In the Thai BL series Knockout, adapted from the novel of the same name by Dawin, that analogy isn’t just a metaphor, it’s the foundation. Starring Nice Boripat Jamsat as Keen and Gun Natsakan Chairote as Thun, the story begins with Keen’s life unraveling in real-time. In the middle of a job interview, he receives word of his father’s sudden death, a loss that not only strips him of family but also drags him into a financial nightmare. Saddled with unexpected debt from an informal loan his father left behind, Keen finds himself cornered by debt collectors with nowhere to hide. His refuge? Petchsak camp, a Muay Thai gym, where he crosses paths with Thun, a boxer known as “The Cannon Who Conquers Tigers.”

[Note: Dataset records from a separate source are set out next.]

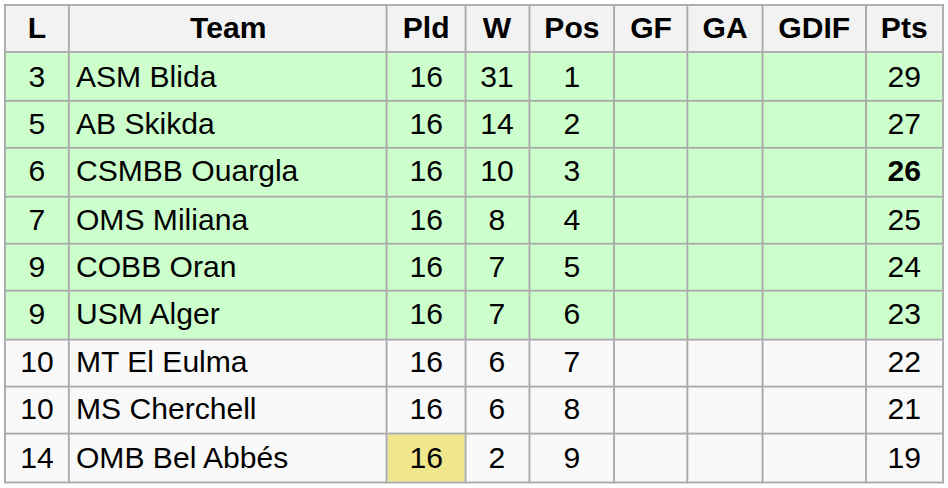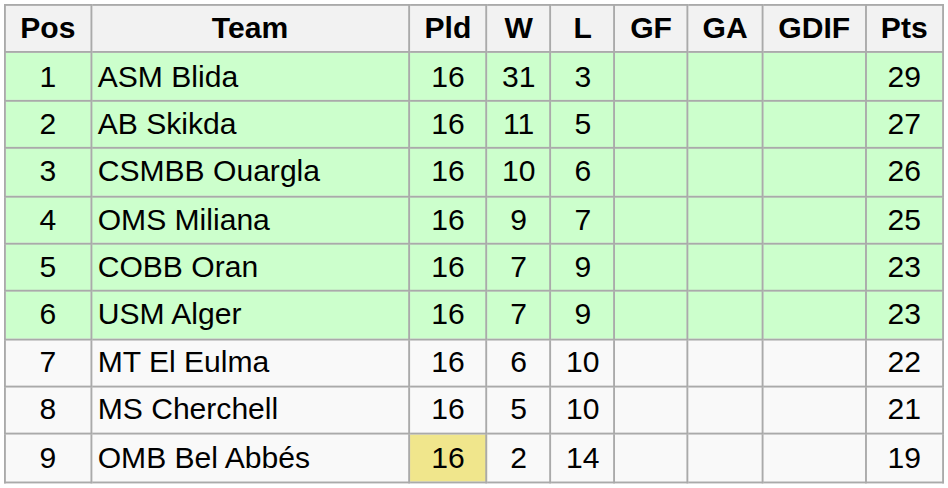columns swapped: Pos <-> L
AB Skikda | W: 14 -> 11
CSMBB Ouargla | Pts: bold -> normal
OMS Miliana | W: 8 -> 9
COBB Oran | Pts: 24 -> 23
MS Cherchell | W: 6 -> 5
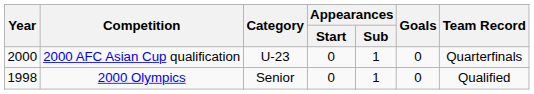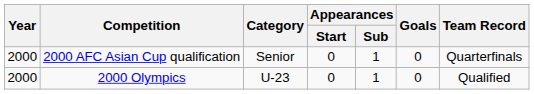2000 AFC Asian Cup qualification | Category: U-23 -> Senior
2000 Olympics | Year: 1998 -> 2000
2000 Olympics | Category: Senior -> U-23
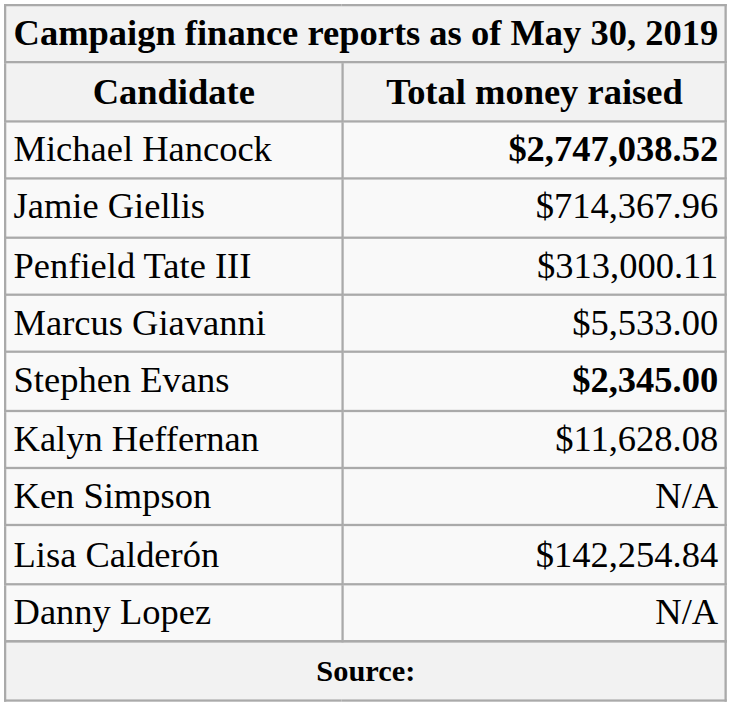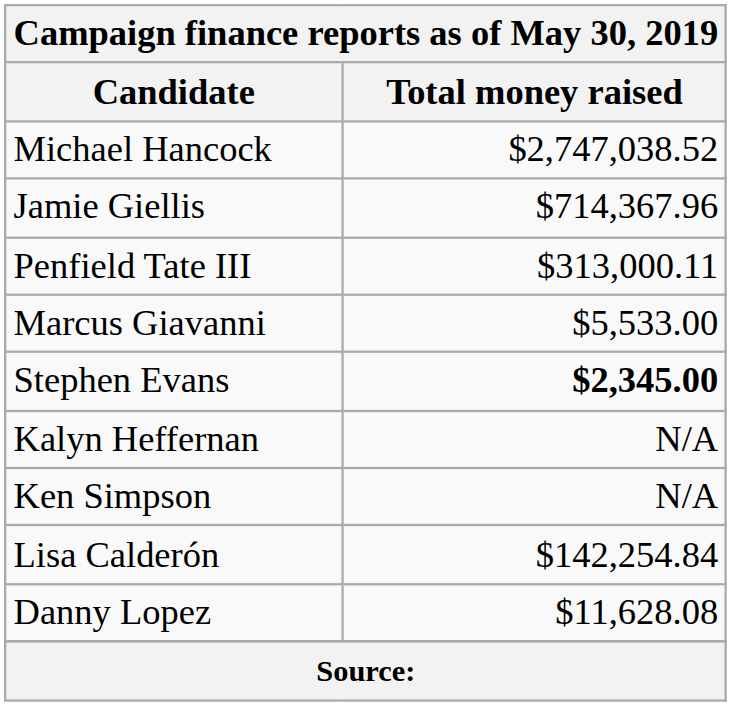Michael Hancock | Total money raised: bold -> normal
Kalyn Heffernan | Total money raised: $11,628.08 -> N/A
Danny Lopez | Total money raised: N/A -> $11,628.08
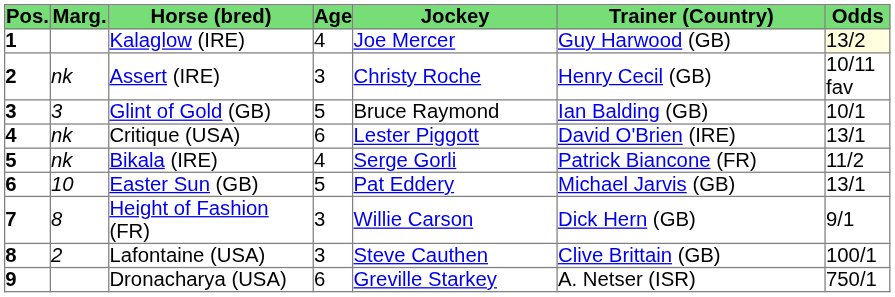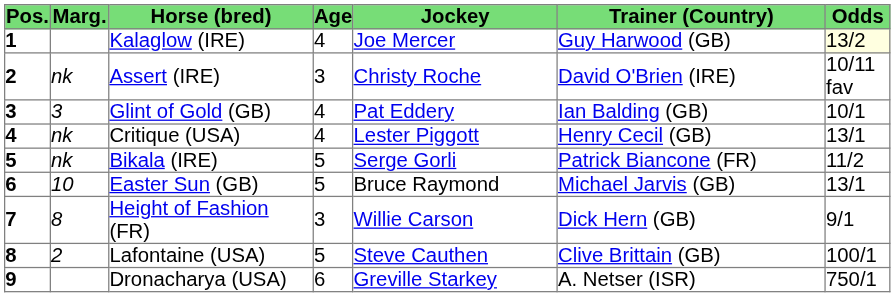Assert (IRE) | Trainer (Country): Henry Cecil (GB) -> David O'Brien (IRE)
Glint of Gold (GB) | Age: 5 -> 4
Glint of Gold (GB) | Jockey: Bruce Raymond -> Pat Eddery
Critique (USA) | Age: 6 -> 4
Critique (USA) | Trainer (Country): David O'Brien (IRE) -> Henry Cecil (GB)
Bikala (IRE) | Age: 4 -> 5
Easter Sun (GB) | Jockey: Pat Eddery -> Bruce Raymond
Lafontaine (USA) | Age: 3 -> 5
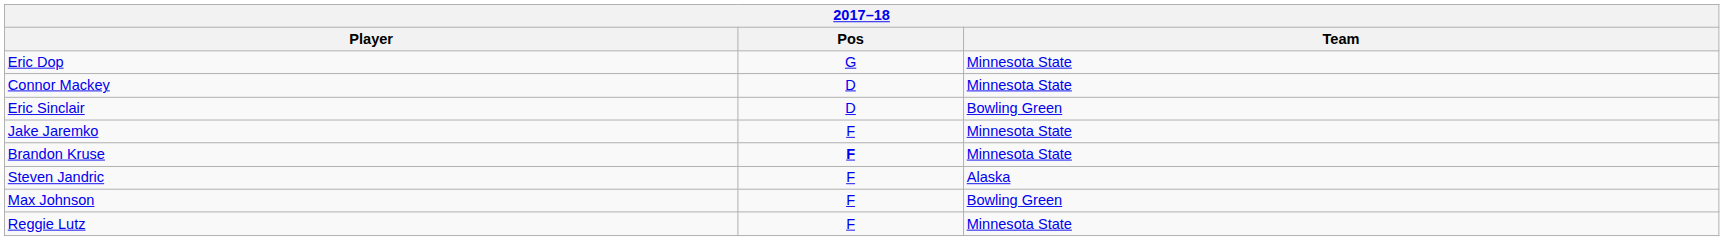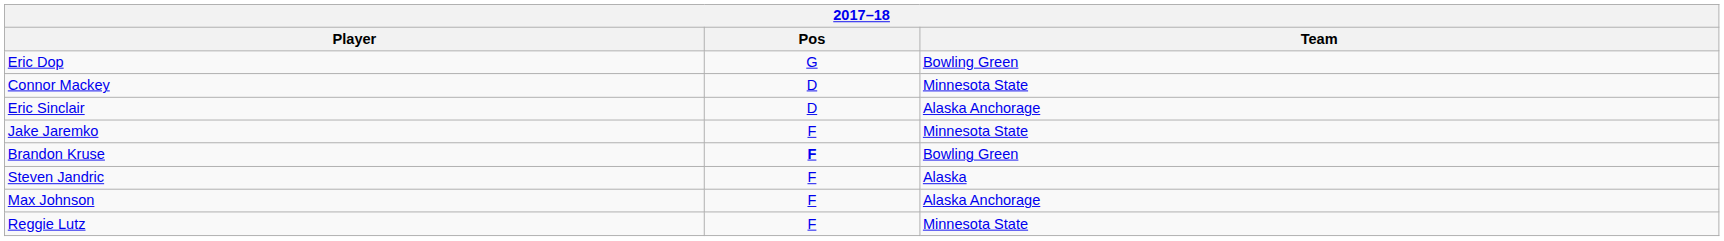Eric Dop | Team: Minnesota State -> Bowling Green
Eric Sinclair | Team: Bowling Green -> Alaska Anchorage
Brandon Kruse | Team: Minnesota State -> Bowling Green
Max Johnson | Team: Bowling Green -> Alaska Anchorage
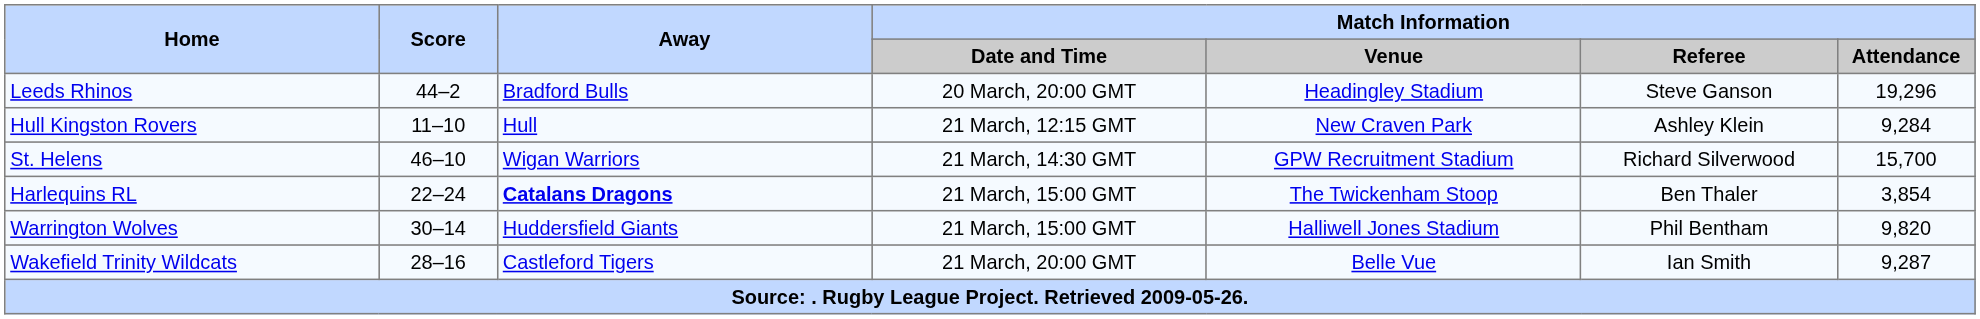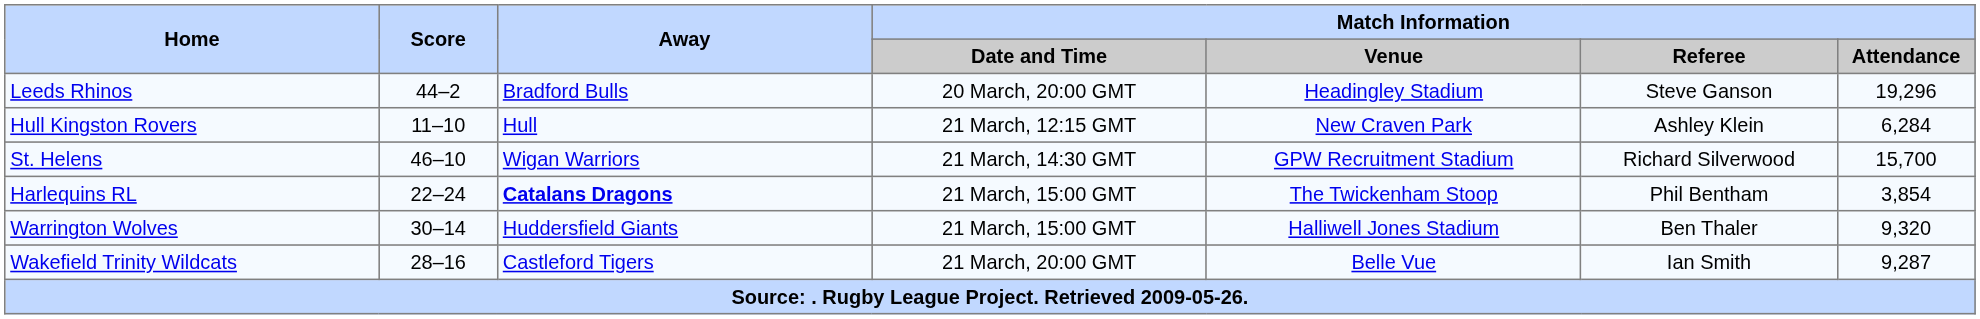Hull Kingston Rovers | Match Information / Attendance: 9,284 -> 6,284
Harlequins RL | Match Information / Referee: Ben Thaler -> Phil Bentham
Warrington Wolves | Match Information / Referee: Phil Bentham -> Ben Thaler
Warrington Wolves | Match Information / Attendance: 9,820 -> 9,320
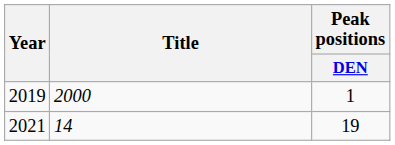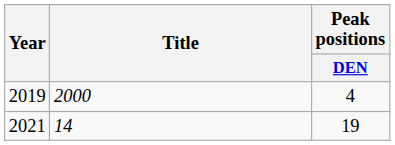2019 | Peak positions / DEN: 1 -> 4
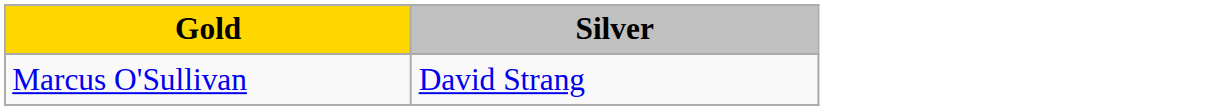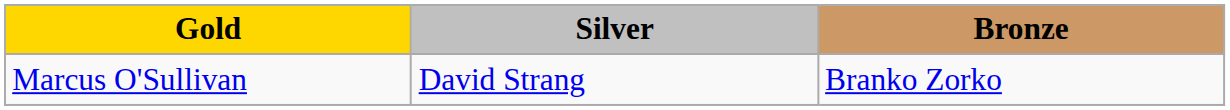+ column: Bronze | Branko Zorko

Thun is as unapproachable as he is talented, a star fighter who has sworn off the ring for reasons nobody seems to understand. His icy demeanor is a stark contrast to Keen’s desperation, yet their forced proximity begins to chip away at Thun’s defenses. What starts as survival for Keen slowly shifts into something deeper as he finds himself tangled in Thun’s emotional walls, each punch and parry revealing fragments of the person hidden beneath.

What makes Knockout intriguing is the way it throws these two wounded souls together in a setting that’s as brutal as it is raw. The boxing ring is more than just a place to fight; it’s a crucible for change. Keen finds himself trapped between his own moral compass and the desperate need to dig himself out of the pit his father left him in, all while unknowingly pressing Thun back toward a career he’s been fighting to avoid. There’s a tension there, one that builds with each glance, each punch thrown, and each secret revealed.
And yet, here’s the thing: neither Thun nor Keen is particularly likable at first glance. Thun is cold, insolent, locked up tight in his own pain. Keen, for all his struggle, is pitiful to watch as he flounders under the weight of his father’s mistakes. Worse still, his insistence on pushing Thun back into the ring borders on frustrating. But maybe that’s the magic of it. Sometimes, the most compelling characters are the ones you don’t want to root for. At least not right away.
What Knockout does well is lean into that imperfection. It lets us sit with it, lets us see their worst moments, their lowest points. And then it does something interesting: it gives them room to grow. Because the beauty of starting at rock bottom is that there’s nowhere to go but up. And it’s not just about individual growth; it’s about finding that strength in each other, in the corners of a boxing ring and the quiet moments in between.

Knockout is a lot like its name, a blow that lands hard right from the beginning, shaking its characters and its viewers with raw emotion and heavy stakes. It’s rough around the edges, sure, but there’s promise in that, too. A potential to build from the ground up, to fight for something better.
If you’re ready to step into the ring with them, Knockout is currently streaming on WeTV/Tencent Video. It’s a story that isn’t just about fighting in the ring, it’s about fighting for each other, for redemption, and maybe, for love.